Artwork
The Vision of Saint Jerome

The Vision of Saint Jerome is an unspecified painting by the Baroque artist Giovanni Battista Langetti. It dates from 1660 and is held in the collection of the Cleveland Museum of Art.
About this work
Overview
The work portrays Saint Jerome seated and gazing upward toward an intense illumination, capturing the moment of his reported vision of the Last Judgment. The composition centers on the saint’s contemplative posture, emphasizing the transformative experience that prompted his withdrawal from public life and subsequent scholarly pursuits.
Subject & Meaning
According to tradition, Jerome, a fourth‑century scholar of Greek and Latin texts, experienced a profound revelation in which an angel rebuked him for moral failings. This vision spurred him to renounce worldly distractions, master Hebrew, and devote himself to translating the Scriptures, a task that would shape Western biblical scholarship.
Technique & Style
The painter adopts a naturalistic approach characteristic of Caravaggist influence, employing stark chiaroscuro to model the figures with dramatic contrasts of light and shadow.
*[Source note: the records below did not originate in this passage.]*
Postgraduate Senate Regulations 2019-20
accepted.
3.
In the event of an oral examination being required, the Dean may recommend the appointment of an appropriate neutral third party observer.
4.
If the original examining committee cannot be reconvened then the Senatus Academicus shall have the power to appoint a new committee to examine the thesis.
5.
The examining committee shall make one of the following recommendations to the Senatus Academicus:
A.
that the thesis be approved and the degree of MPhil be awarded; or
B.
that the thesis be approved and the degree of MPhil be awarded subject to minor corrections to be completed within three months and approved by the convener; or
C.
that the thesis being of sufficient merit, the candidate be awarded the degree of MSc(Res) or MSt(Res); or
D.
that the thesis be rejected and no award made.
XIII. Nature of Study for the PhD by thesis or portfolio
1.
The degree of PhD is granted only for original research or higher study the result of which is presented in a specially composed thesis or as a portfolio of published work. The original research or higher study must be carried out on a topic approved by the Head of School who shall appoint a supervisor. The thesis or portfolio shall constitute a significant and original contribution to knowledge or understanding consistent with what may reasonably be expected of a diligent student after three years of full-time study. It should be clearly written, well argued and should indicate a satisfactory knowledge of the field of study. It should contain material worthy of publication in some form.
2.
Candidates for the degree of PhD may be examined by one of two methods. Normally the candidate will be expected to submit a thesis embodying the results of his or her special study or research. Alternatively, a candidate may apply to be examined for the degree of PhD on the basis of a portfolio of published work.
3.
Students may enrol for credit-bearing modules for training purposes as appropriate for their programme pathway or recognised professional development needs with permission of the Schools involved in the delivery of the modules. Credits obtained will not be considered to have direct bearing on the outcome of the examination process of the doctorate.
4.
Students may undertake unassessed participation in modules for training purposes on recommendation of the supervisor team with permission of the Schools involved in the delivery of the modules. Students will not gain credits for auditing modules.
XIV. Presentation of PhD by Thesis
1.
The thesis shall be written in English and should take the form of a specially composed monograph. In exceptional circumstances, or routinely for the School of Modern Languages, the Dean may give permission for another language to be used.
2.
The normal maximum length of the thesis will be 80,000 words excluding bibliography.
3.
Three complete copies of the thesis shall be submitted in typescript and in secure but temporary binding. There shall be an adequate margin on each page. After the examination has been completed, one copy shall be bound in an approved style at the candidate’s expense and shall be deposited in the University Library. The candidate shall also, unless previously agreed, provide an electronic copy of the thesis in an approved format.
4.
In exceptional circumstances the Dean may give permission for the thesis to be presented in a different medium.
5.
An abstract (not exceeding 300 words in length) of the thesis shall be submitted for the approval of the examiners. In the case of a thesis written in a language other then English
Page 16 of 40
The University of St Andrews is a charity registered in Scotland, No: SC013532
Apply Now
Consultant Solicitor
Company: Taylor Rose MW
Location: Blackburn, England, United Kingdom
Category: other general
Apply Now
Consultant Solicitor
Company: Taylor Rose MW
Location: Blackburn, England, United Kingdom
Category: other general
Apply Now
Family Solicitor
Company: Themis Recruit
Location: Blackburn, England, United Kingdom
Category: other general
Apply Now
The illumination that surrounds Jerome is rendered with a luminous intensity that both highlights his form and suggests a divine presence, while the surrounding darkness grounds the scene in a tangible, earthly setting.
History & Provenance
The work remains documented within Langetti’s oeuvre as an example of his engagement with religious narrative through a Caravaggesque visual language.
Created by the Genoese artist Giovanni Battista Langetti in the mid‑seventeenth century, the painting reflects the artist’s exposure to the artistic currents of northern Italy, particularly the dramatic lighting techniques popularized in the port city of Genoa. The work remains documented within Langetti’s oeuvre as an example of his engagement with religious narrative through a Caravaggesque visual language.